A Peruvian economist, who has become a national celebrity (link needed), wrote a book comparing the free market winners and looses, and concluded that globalization favors those with liquid assets. Liquid means interconvertable from one physical form to another. This is the basic insight of metaphors, and it is what makes private property and money so valuable. A good system of money can convert anything into anything else, whether it be farming rights, wheat, or human organs.

It is at heart a symbolic notation system that can be manipulated across time and space. I qualify for a $100,000 home loan because the bank knows that the home can be converted (bank auction) back into money at any time. In developing countries, the metaphorical system is shakier. People don't trust its (admittedly fantastical) conversions and machinations, and even if they did, there are more things there that money can't buy. For example, traditional grazing rights are not codified or written down.

In this sense, money is the logical conclusion of written language. Roman numerals are more universal than English words. American money is the translation between the two. The transition from literal to metaphorical culture was fought by the Catholic church, who didn't understand or approve of lending at interest, creating something from nothing by doing no work, only accepting risk.

Re: gambling vs. investing vs. buying. When you buy something it depreciates, or there is a restocking fee, and you have less money after awhile.

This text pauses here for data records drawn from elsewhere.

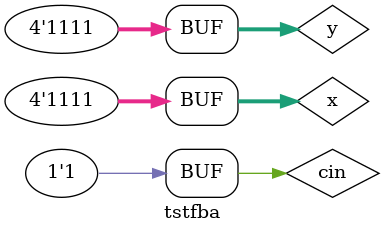
<source format=v>
module full_adder (x,y,cin,sum,cout);		
			   input x,y,cin;
			   output sum,cout;
			   wire w1,w2,w3;
			   xor #11ns gate1(w1,x,y);
			   and #7ns gate2(w2,x,y); 
			   xor #11ns gate3(sum,w1,cin); 
			   and #7ns gate4(w3,w1,cin); 
			   or #7ns gate5(cout,w3,w2);	
endmodule  



module four_bit_adder(x,y,cin,sum,cout);
	input [3:0] x,y;
	input cin;
	output [3:0] sum;
	output cout;
	wire[2:0]c;
	
	full_adder fl1(cin,x[0],y[0],sum[0],c[0]);
	full_adder fl2(c[0],x[1],y[1],sum[1],c[1]);
	full_adder fl3(c[1],x[2],y[2],sum[2],c[2]);
	full_adder fl4(c[2],x[3],y[3],sum[3],cout);
endmodule		

		    module tstfba ();
			   reg [3:0] x,y;
			   reg cin;
			   wire [3:0] sum;
			   wire cout;
			   four_bit_adder fob(x,y,cin,sum,cout);
			   initial
				   
				   begin 
					
					   
					  {x[0],x[1],x[2],x[3],y[0],y[1],y[2],y[3],cin} = 9'b000000000;
				   repeat (511)
				#150ns   {x[0],x[1],x[2],x[3],y[0],y[1],y[2],y[3],cin}=  {x[0],x[1],x[2],x[3],y[0],y[1],y[2],y[3],cin} + 9'b000000001;
				end
			   endmodule
</source>
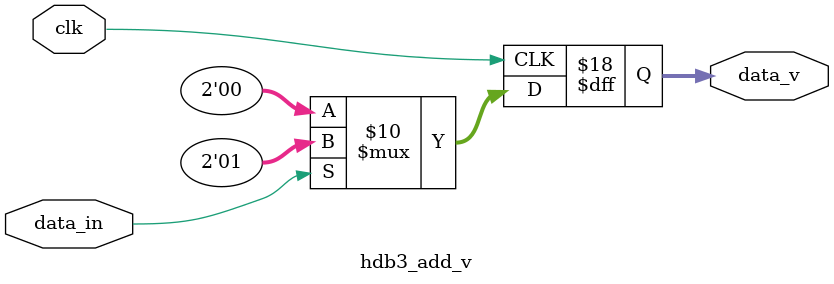
<source format=v>
module hdb3_add_v(
    input clk,
    input data_in,
    output reg [1:0]data_v
);

parameter HDB3_0 = 2'B00; 
parameter HDB3_1 = 2'B01; 
parameter HDB3_V = 2'B11; 
parameter HDB3_B = 2'B10; 

reg [1:0]count=0;
always @(posedge clk) begin
  if(data_in== 1'b1) begin
    count<=0; 
    data_v<=2'b01;
  end
  else begin
    count<=count+1;
    if(count==3'd4)begin
      data_v<=2'b11;
      count<=0;
    end
    else
      data_v<=2'b00;
  end
  
end

endmodule

</source>
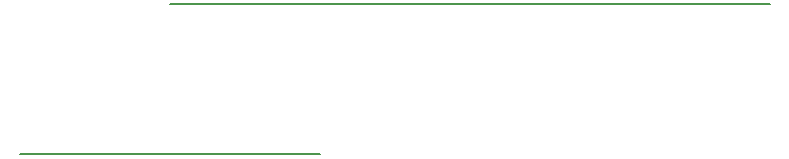
<source format=gtl>
G04 TFLN Photonic Modulator - Top Copper Layer*
G04 Generated by LightRail AI Design Tools*
G04 Date: 2026-01-30 09:28:49*
%FSLAX36Y36*%
%MOIN*%
%ADD10C,0.006*%
%ADD11C,0.008*%
%ADD12C,0.010*%
%ADD13R,0.050X0.050*%
%ADD14C,0.040*%
G01*
D10*
X1000000Y1000000D02*
X2000000Y1000000D01*
G04 Traveling Wave Electrode - 50 Ohm*
X1500000Y1500000D02*
X3500000Y1500000D01*
G04 Ground Plane Cutouts*
%LPD*%
M02*

</source>
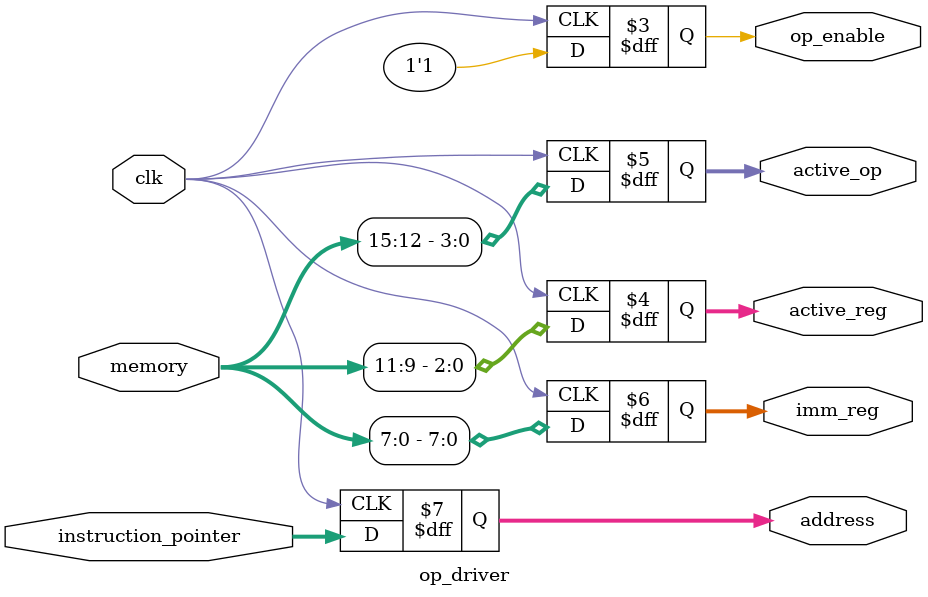
<source format=sv>
`timescale 1ns / 1ps


module op_driver
    #(parameter WIDTH = 8)
    (
        output reg                 op_enable,
        output reg [2:0]           active_reg,
        output reg [3:0]           active_op,
        output reg [WIDTH-1 : 0]   imm_reg,
        output reg [WIDTH-1 : 0]   address,
        input wire [WIDTH*2-1 : 0] memory,
        input wire [WIDTH-1 : 0]   instruction_pointer,
        input wire                 clk
    );

    initial
        address = 'h00;
    always @(posedge clk) begin
        // Enable every cycle for now.
        // NOTE: We may want to break some instructions into multiple cycles
        // in the future, but not yet. Keep it simple for now.
        op_enable = 'b1;
        imm_reg = memory[WIDTH-1 : 0];
        active_op = memory[WIDTH*2-1 : WIDTH*2-4];
        active_reg = memory[WIDTH*2-5 : WIDTH*2-7];
        address = instruction_pointer;
    end
endmodule

</source>
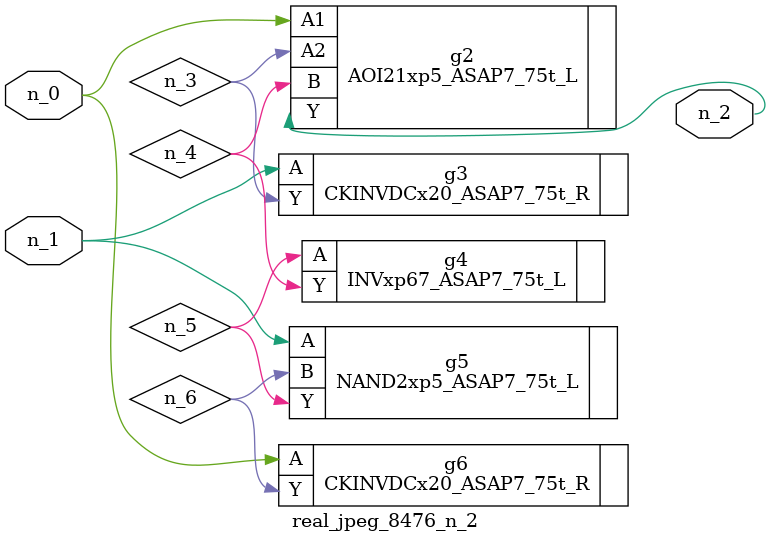
<source format=v>
module real_jpeg_8476_n_2 (n_1, n_0, n_2);

input n_1;
input n_0;

output n_2;

wire n_5;
wire n_4;
wire n_6;
wire n_3;

AOI21xp5_ASAP7_75t_L g2 ( 
.A1(n_0),
.A2(n_3),
.B(n_4),
.Y(n_2)
);

CKINVDCx20_ASAP7_75t_R g6 ( 
.A(n_0),
.Y(n_6)
);

CKINVDCx20_ASAP7_75t_R g3 ( 
.A(n_1),
.Y(n_3)
);

NAND2xp5_ASAP7_75t_L g5 ( 
.A(n_1),
.B(n_6),
.Y(n_5)
);

INVxp67_ASAP7_75t_L g4 ( 
.A(n_5),
.Y(n_4)
);


endmodule
</source>
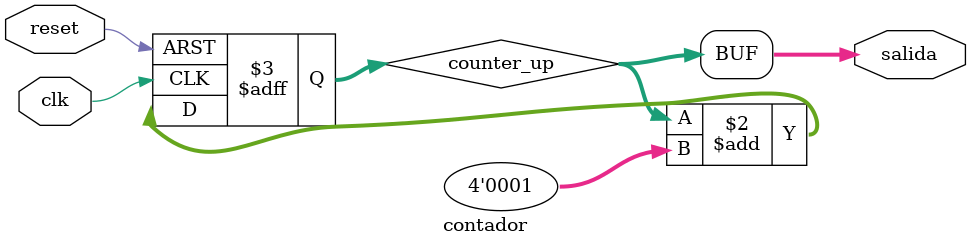
<source format=sv>
module contador (input clk, reset, output[3:0] salida);

reg [3:0] counter_up;

always @(posedge clk or posedge reset)
begin
if(reset)
 counter_up <= 4'd0;
else
 counter_up <= counter_up + 4'd1;
end 
assign salida = counter_up;

    
endmodule
</source>
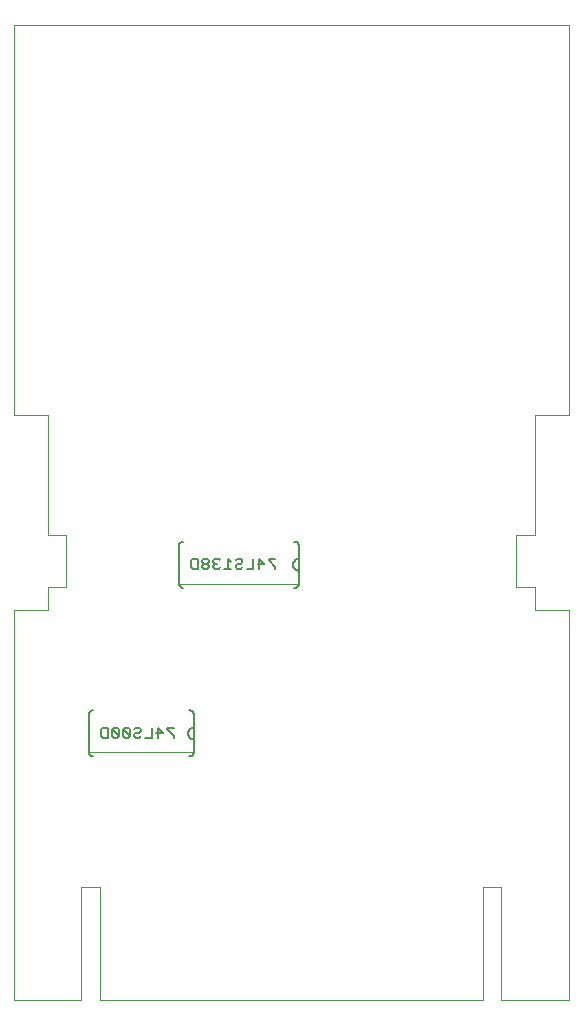
<source format=gbo>
G75*
%MOIN*%
%OFA0B0*%
%FSLAX24Y24*%
%IPPOS*%
%LPD*%
%AMOC8*
5,1,8,0,0,1.08239X$1,22.5*
%
%ADD10C,0.0000*%
%ADD11C,0.0060*%
%ADD12C,0.0020*%
D10*
X000180Y002550D02*
X002430Y002550D01*
X002430Y006300D01*
X003055Y006300D01*
X003055Y002550D01*
X015805Y002550D01*
X015805Y006300D01*
X016430Y006300D01*
X016430Y002550D01*
X018680Y002550D01*
X018680Y015550D01*
X017555Y015550D01*
X017555Y016300D01*
X016930Y016300D01*
X016930Y018050D01*
X017555Y018050D01*
X017555Y022050D01*
X018680Y022050D01*
X018680Y035050D01*
X000180Y035050D01*
X000180Y022050D01*
X001305Y022050D01*
X001305Y018050D01*
X001930Y018050D01*
X001930Y016300D01*
X001305Y016300D01*
X001305Y015550D01*
X000180Y015550D01*
X000180Y002550D01*
D11*
X002680Y010805D02*
X002680Y012045D01*
X002682Y012068D01*
X002687Y012091D01*
X002696Y012113D01*
X002709Y012133D01*
X002724Y012151D01*
X002742Y012166D01*
X002762Y012179D01*
X002784Y012188D01*
X002807Y012193D01*
X002830Y012195D01*
X003145Y011620D02*
X003315Y011620D01*
X003315Y011280D01*
X003145Y011280D01*
X003088Y011337D01*
X003088Y011564D01*
X003145Y011620D01*
X003457Y011564D02*
X003683Y011337D01*
X003627Y011280D01*
X003513Y011280D01*
X003457Y011337D01*
X003457Y011564D01*
X003513Y011620D01*
X003627Y011620D01*
X003683Y011564D01*
X003683Y011337D01*
X003825Y011337D02*
X003882Y011280D01*
X003995Y011280D01*
X004052Y011337D01*
X003825Y011564D01*
X003825Y011337D01*
X003825Y011564D02*
X003882Y011620D01*
X003995Y011620D01*
X004052Y011564D01*
X004052Y011337D01*
X004193Y011337D02*
X004250Y011280D01*
X004363Y011280D01*
X004420Y011337D01*
X004363Y011450D02*
X004420Y011507D01*
X004420Y011564D01*
X004363Y011620D01*
X004250Y011620D01*
X004193Y011564D01*
X004250Y011450D02*
X004193Y011393D01*
X004193Y011337D01*
X004250Y011450D02*
X004363Y011450D01*
X004562Y011280D02*
X004788Y011280D01*
X004788Y011620D01*
X004987Y011620D02*
X005157Y011450D01*
X004930Y011450D01*
X004987Y011280D02*
X004987Y011620D01*
X005298Y011620D02*
X005298Y011564D01*
X005525Y011337D01*
X005525Y011280D01*
X005525Y011620D02*
X005298Y011620D01*
X006030Y012195D02*
X006053Y012193D01*
X006076Y012188D01*
X006098Y012179D01*
X006118Y012166D01*
X006136Y012151D01*
X006151Y012133D01*
X006164Y012113D01*
X006173Y012091D01*
X006178Y012068D01*
X006180Y012045D01*
X006180Y011625D01*
X006180Y011225D01*
X006180Y010805D01*
X006178Y010782D01*
X006173Y010759D01*
X006164Y010737D01*
X006151Y010717D01*
X006136Y010699D01*
X006118Y010684D01*
X006098Y010671D01*
X006076Y010662D01*
X006053Y010657D01*
X006030Y010655D01*
X006180Y011225D02*
X006153Y011227D01*
X006126Y011232D01*
X006100Y011242D01*
X006076Y011254D01*
X006054Y011270D01*
X006034Y011288D01*
X006017Y011310D01*
X006002Y011333D01*
X005992Y011358D01*
X005984Y011384D01*
X005980Y011411D01*
X005980Y011439D01*
X005984Y011466D01*
X005992Y011492D01*
X006002Y011517D01*
X006017Y011540D01*
X006034Y011562D01*
X006054Y011580D01*
X006076Y011596D01*
X006100Y011608D01*
X006126Y011618D01*
X006153Y011623D01*
X006180Y011625D01*
X005830Y016280D02*
X005807Y016282D01*
X005784Y016287D01*
X005762Y016296D01*
X005742Y016309D01*
X005724Y016324D01*
X005709Y016342D01*
X005696Y016362D01*
X005687Y016384D01*
X005682Y016407D01*
X005680Y016430D01*
X005680Y017670D01*
X005682Y017693D01*
X005687Y017716D01*
X005696Y017738D01*
X005709Y017758D01*
X005724Y017776D01*
X005742Y017791D01*
X005762Y017804D01*
X005784Y017813D01*
X005807Y017818D01*
X005830Y017820D01*
X006152Y017245D02*
X006322Y017245D01*
X006322Y016905D01*
X006152Y016905D01*
X006095Y016962D01*
X006095Y017189D01*
X006152Y017245D01*
X006463Y017189D02*
X006463Y017132D01*
X006520Y017075D01*
X006633Y017075D01*
X006690Y017132D01*
X006690Y017189D01*
X006633Y017245D01*
X006520Y017245D01*
X006463Y017189D01*
X006520Y017075D02*
X006463Y017018D01*
X006463Y016962D01*
X006520Y016905D01*
X006633Y016905D01*
X006690Y016962D01*
X006690Y017018D01*
X006633Y017075D01*
X006832Y017018D02*
X006832Y016962D01*
X006888Y016905D01*
X007002Y016905D01*
X007058Y016962D01*
X007200Y016905D02*
X007427Y016905D01*
X007313Y016905D02*
X007313Y017245D01*
X007427Y017132D01*
X007568Y017189D02*
X007625Y017245D01*
X007738Y017245D01*
X007795Y017189D01*
X007795Y017132D01*
X007738Y017075D01*
X007625Y017075D01*
X007568Y017018D01*
X007568Y016962D01*
X007625Y016905D01*
X007738Y016905D01*
X007795Y016962D01*
X007937Y016905D02*
X008163Y016905D01*
X008163Y017245D01*
X008305Y017075D02*
X008532Y017075D01*
X008362Y017245D01*
X008362Y016905D01*
X008673Y017189D02*
X008900Y016962D01*
X008900Y016905D01*
X008900Y017245D02*
X008673Y017245D01*
X008673Y017189D01*
X009530Y017820D02*
X009553Y017818D01*
X009576Y017813D01*
X009598Y017804D01*
X009618Y017791D01*
X009636Y017776D01*
X009651Y017758D01*
X009664Y017738D01*
X009673Y017716D01*
X009678Y017693D01*
X009680Y017670D01*
X009680Y017250D01*
X009680Y016850D01*
X009680Y016430D01*
X009678Y016407D01*
X009673Y016384D01*
X009664Y016362D01*
X009651Y016342D01*
X009636Y016324D01*
X009618Y016309D01*
X009598Y016296D01*
X009576Y016287D01*
X009553Y016282D01*
X009530Y016280D01*
X009680Y016850D02*
X009653Y016852D01*
X009626Y016857D01*
X009600Y016867D01*
X009576Y016879D01*
X009554Y016895D01*
X009534Y016913D01*
X009517Y016935D01*
X009502Y016958D01*
X009492Y016983D01*
X009484Y017009D01*
X009480Y017036D01*
X009480Y017064D01*
X009484Y017091D01*
X009492Y017117D01*
X009502Y017142D01*
X009517Y017165D01*
X009534Y017187D01*
X009554Y017205D01*
X009576Y017221D01*
X009600Y017233D01*
X009626Y017243D01*
X009653Y017248D01*
X009680Y017250D01*
X007058Y017189D02*
X007002Y017245D01*
X006888Y017245D01*
X006832Y017189D01*
X006832Y017132D01*
X006888Y017075D01*
X006832Y017018D01*
X006888Y017075D02*
X006945Y017075D01*
X002680Y010805D02*
X002682Y010782D01*
X002687Y010759D01*
X002696Y010737D01*
X002709Y010717D01*
X002724Y010699D01*
X002742Y010684D01*
X002762Y010671D01*
X002784Y010662D01*
X002807Y010657D01*
X002830Y010655D01*
D12*
X002680Y010795D02*
X006180Y010795D01*
X005680Y016420D02*
X009680Y016420D01*
M02*

</source>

When you invest in something, it may appreciate (increase in equity) and you'll have even more money to buy/invest in even more things -- power of positive feedback). Resistance to borrowing debt is symptomatic of this old fear, and guilty of ignorance of the power of equity feedback. But we did loose something when we started calculating human lives in monetary terms. "One of the first things a student of Old English has to learn is that the word that looks like sell usually means "give." " Interestingly, it was traditional to pay a certain amount of money to appease the family of a murdered man, his ransom.

What are things worth? Rare: moss in washington is worthless, but in Arizona it becomes rare and beautiful.
What are things worth? Kramer didn't pay me rent for living in my house for two weeks, but I let him do it because the "lost' money was the worth of his visiting me.